Das Komplexitätsgebot ist dabei genau jener Ausgangspunkt wie auch Einsatz des Tricks. Da die Verhältnisse irreduzibel überkomplex sind, können sie angeblich nicht mehr durchdrungen werden. Konsequent wird dies umgesetzt in analytischen Plattitüden und mystischer Begriffsbildung. Etwa Streecks Vorschlag, die gegenwärtige Situation als Interregnum zu begreifen, was schlicht eine unbestimmbare Übergangsphase bezeichnet. Oder Pankaj Mishras Versuche zur Psychologisierung der regressiven Individualsubjekte, die nicht nur wütende gesellschaftliche Verlierer seien, sondern unberechenbar triebgesteuert, ängstlich und aufklärungsresistent. Es ist der Schein von Erklärung, eigentlich aber nur Rückgriff auf die mystische Kraft eines unerklärlichen Unterbewusstseins. Nicht zuletzt Bruno Latour, der sich wie Zygmunt Bauman ausschließlich in metaphorischer Sprache auszudrücken scheint.
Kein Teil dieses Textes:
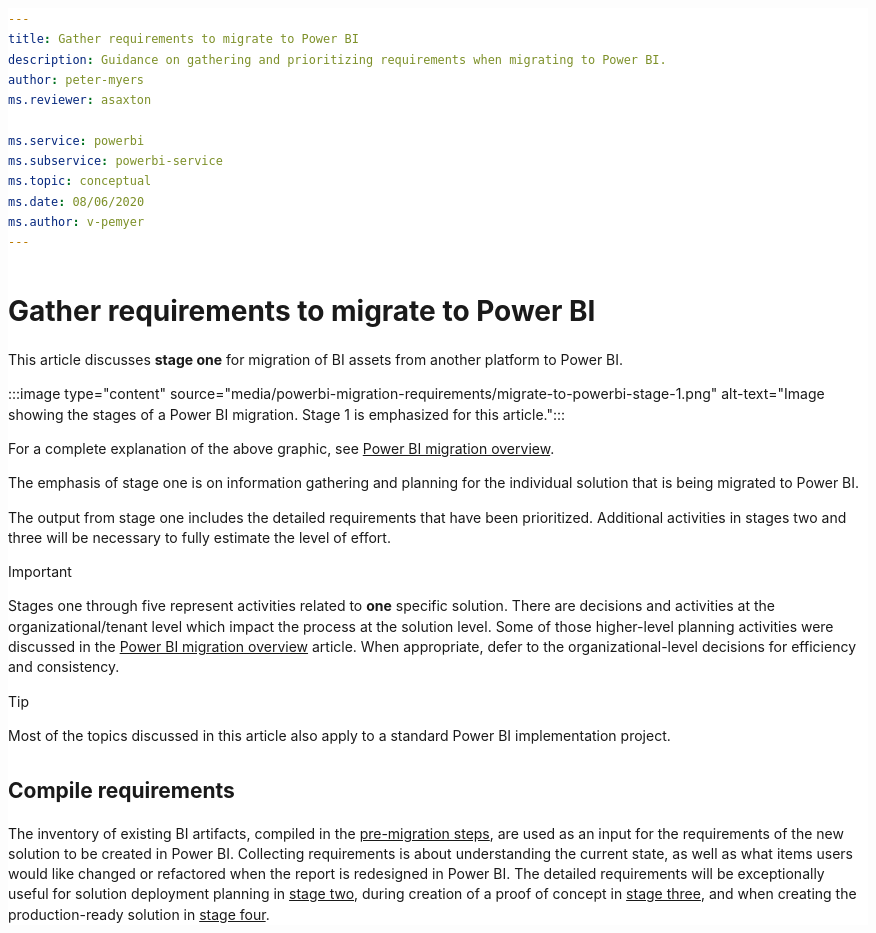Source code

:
 ```yaml
---
title: Gather requirements to migrate to Power BI
description: Guidance on gathering and prioritizing requirements when migrating to Power BI.
author: peter-myers
ms.reviewer: asaxton

ms.service: powerbi
ms.subservice: powerbi-service
ms.topic: conceptual
ms.date: 08/06/2020
ms.author: v-pemyer
---
```


# Gather requirements to migrate to Power BI

This article discusses **stage one** for migration of BI assets from another platform to Power BI.

:::image type="content" source="media/powerbi-migration-requirements/migrate-to-powerbi-stage-1.png" alt-text="Image showing the stages of a Power BI migration. Stage 1 is emphasized for this article.":::

For a complete explanation of the above graphic, see [Power BI migration overview](powerbi-migration-overview.md).

The emphasis of stage one is on information gathering and planning for the individual solution that is being migrated to Power BI.

The output from stage one includes the detailed requirements that have been prioritized. Additional activities in stages two and three will be necessary to fully estimate the level of effort.

> [!IMPORTANT]
> Stages one through five represent activities related to **one** specific solution. There are decisions and activities at the organizational/tenant level which impact the process at the solution level. Some of those higher-level planning activities were discussed in the [Power BI migration overview](powerbi-migration-overview.md) article. When appropriate, defer to the organizational-level decisions for efficiency and consistency.

> [!TIP]
> Most of the topics discussed in this article also apply to a standard Power BI implementation project.

## Compile requirements

The inventory of existing BI artifacts, compiled in the [pre-migration steps](powerbi-migration-pre-migration-steps.md), are used as an input for the requirements of the new solution to be created in Power BI. Collecting requirements is about understanding the current state, as well as what items users would like changed or refactored when the report is redesigned in Power BI. The detailed requirements will be exceptionally useful for solution deployment planning in [stage two](powerbi-migration-planning.md), during creation of a proof of concept in [stage three](powerbi-migration-proof-of-concept.md), and when creating the production-ready solution in [stage four](powerbi-migration-create-validate-content.md).
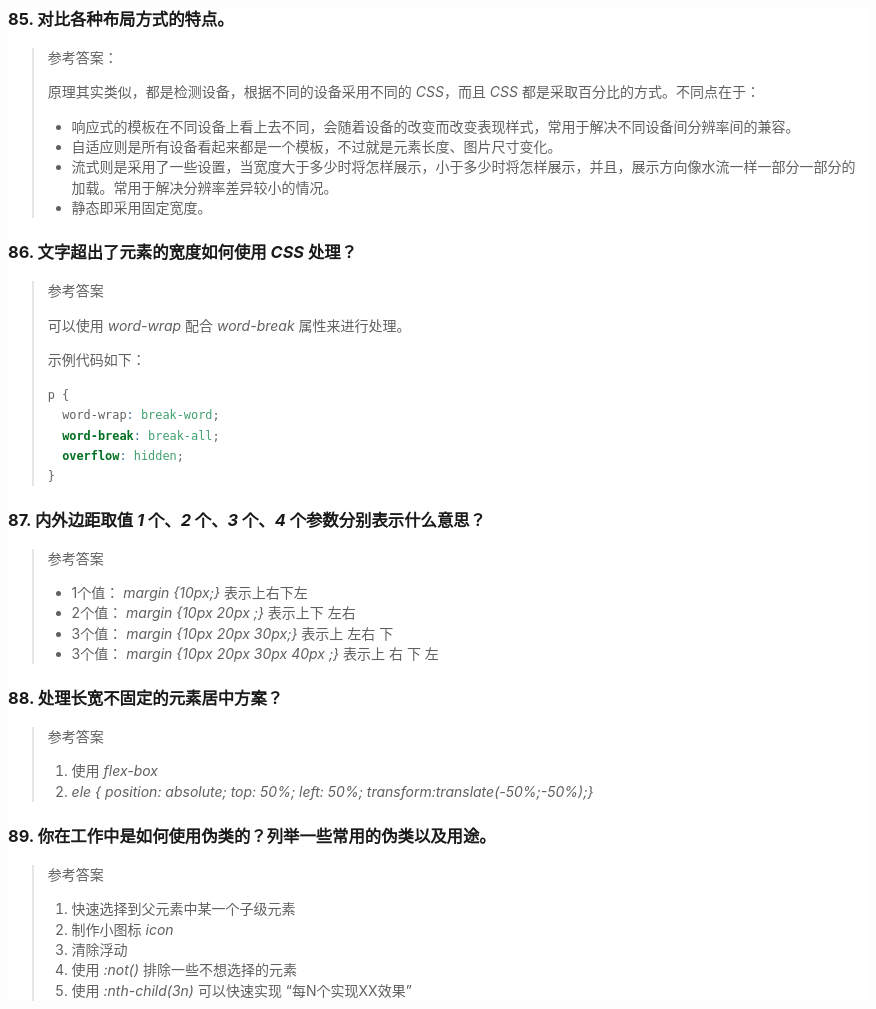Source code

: 

### 85. 对比各种布局方式的特点。

> 参考答案：
>
> 原理其实类似，都是检测设备，根据不同的设备采用不同的 *CSS*，而且 *CSS* 都是采取百分比的方式。不同点在于：
>
> - 响应式的模板在不同设备上看上去不同，会随着设备的改变而改变表现样式，常用于解决不同设备间分辨率间的兼容。
> - 自适应则是所有设备看起来都是一个模板，不过就是元素长度、图片尺寸变化。
> - 流式则是采用了一些设置，当宽度大于多少时将怎样展示，小于多少时将怎样展示，并且，展示方向像水流一样一部分一部分的加载。常用于解决分辨率差异较小的情况。
> - 静态即采用固定宽度。



### 86. 文字超出了元素的宽度如何使用 *CSS* 处理？

>参考答案
>
>可以使用 *word-wrap* 配合 *word-break* 属性来进行处理。
>
>示例代码如下：
>
>```css
>p {
>   word-wrap: break-word;
>	word-break: break-all;
>	overflow: hidden;
>}
>```



### 87. 内外边距取值 *1* 个、*2* 个、*3* 个、*4* 个参数分别表示什么意思？

>参考答案
>
>- 1个值： *margin {10px;}* 表示上右下左
>- 2个值： *margin {10px 20px ;}* 表示上下 左右
>- 3个值： *margin {10px 20px 30px;}* 表示上  左右 下
>- 3个值： *margin {10px 20px 30px 40px ;}* 表示上 右 下 左



### 88. 处理长宽不固定的元素居中方案？

>参考答案
>
>1. 使用 *flex-box*
>2. *ele { position: absolute; top: 50%; left: 50%; transform:translate(-50%;-50%);}*



### 89. 你在工作中是如何使用伪类的？列举一些常用的伪类以及用途。

>参考答案
>
>1. 快速选择到父元素中某一个子级元素
>2. 制作小图标 *icon*
>3. 清除浮动
>4. 使用 *:not()* 排除一些不想选择的元素
>5. 使用 *:nth-child(3n)* 可以快速实现 “每N个实现XX效果”
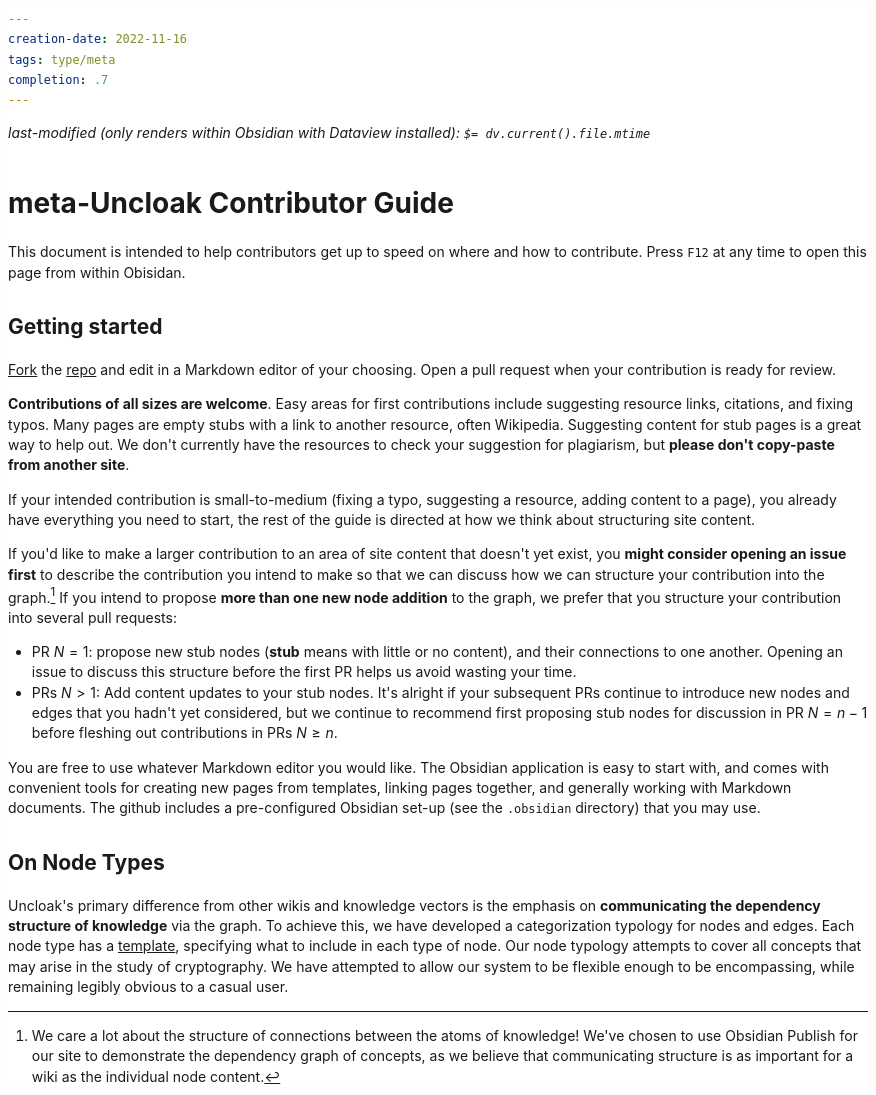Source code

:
```yaml
---
creation-date: 2022-11-16
tags: type/meta
completion: .7
---
```

*last-modified (only renders within Obsidian with Dataview installed): `$= dv.current().file.mtime`*
# meta-Uncloak Contributor Guide
This document is intended to help contributors get up to speed on where and how to contribute. Press `F12` at any time to open this page from within Obisidan.

## Getting started
[Fork](https://github.com/thor314/uncloak/fork) the [repo](https://github.com/thor314/uncloak) and edit in a Markdown editor of your choosing. Open a pull request when your contribution is ready for review.

**Contributions of all sizes are welcome**. Easy areas for first contributions include suggesting resource links, citations, and fixing typos. Many pages are empty stubs with a link to another resource, often Wikipedia. Suggesting content for stub pages is a great way to help out. We don't currently have the resources to check your suggestion for plagiarism, but **please don't copy-paste from another site**.

If your intended contribution is small-to-medium (fixing a typo, suggesting a resource, adding content to a page), you already have everything you need to start, the rest of the guide is directed at how we think about structuring site content.

If you'd like to make a larger contribution to an area of site content that doesn't yet exist, you **might consider opening an issue first** to describe the contribution you intend to make so that we can discuss how we can structure your contribution into the graph.[^1] If you intend to propose **more than one new node addition** to the graph, we prefer that you structure your contribution into several pull requests:
- PR $N=1$: propose new stub nodes (**stub** means with little or no content), and their connections to one another. Opening an issue to discuss this structure before the first PR helps us avoid wasting your time.
- PRs $N>1$: Add content updates to your stub nodes. It's alright if your subsequent PRs continue to introduce new nodes and edges that you hadn't yet considered, but we continue to recommend first proposing stub nodes for discussion in PR $N=n-1$ before fleshing out contributions in PRs $N\ge n$.

You are free to use whatever Markdown editor you would like. The Obsidian application is easy to start with, and comes with convenient tools for creating new pages from templates, linking pages together, and generally working with Markdown documents. The github includes a pre-configured Obsidian set-up (see the `.obsidian` directory) that you may use.

## On Node Types
Uncloak's primary difference from other wikis and knowledge vectors is the emphasis on **communicating the dependency structure of knowledge** via the graph. To achieve this, we have developed a categorization typology for nodes and edges. Each node type has a [template](https://github.com/thor314/uncloak/tree/main/templates), specifying what to include in each type of node. Our node typology attempts to cover all concepts that may arise in the study of cryptography. We have attempted to allow our system to be flexible enough to be encompassing, while remaining legibly obvious to a casual user.


[^1]: We care a lot about the structure of connections between the atoms of knowledge! We've chosen to use Obsidian Publish for our site to demonstrate the dependency graph of concepts, as we believe that communicating structure is as important for a wiki as the individual node content.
Es wäre nicht der Rede wert, wenn diese Haltungen nicht reale Konsequenzen zeitigen würden, die sich an den politischen Strategieentwürfen der Beiträge zeigen. Der Idealismus der Analysen ist ideologisch, weil er funktional die Reproduktion der Bedingungen erledigt, von denen er ausgeht. Er bestätigt das Bestehende als den Horizont des Denkens und Handelns, womit er jede praktische Perspektive entweder zum Utopismus oder Pragmatismus degradiert. Politisch übersetzt bedeutet dies entweder die Beschwörung einer globalen Bewegung oder die Empfehlung eines linken Populismus. Auch wenn Slavoj Žižek auf das regressive Element dieser Strategie selbst hinweist, wird der Populismus schließlich zum neuen Prüfstein einer starken Linken auserkoren. Wenn aber, wie es so oft durchscheint, die Schwäche der Linken ihren Teil zur gesellschaftlichen Regression beiträgt, so muss festgehalten werden, dass es genau jene hier versammelte Theorieleistung ist, die die Schwäche der Linken bedingt.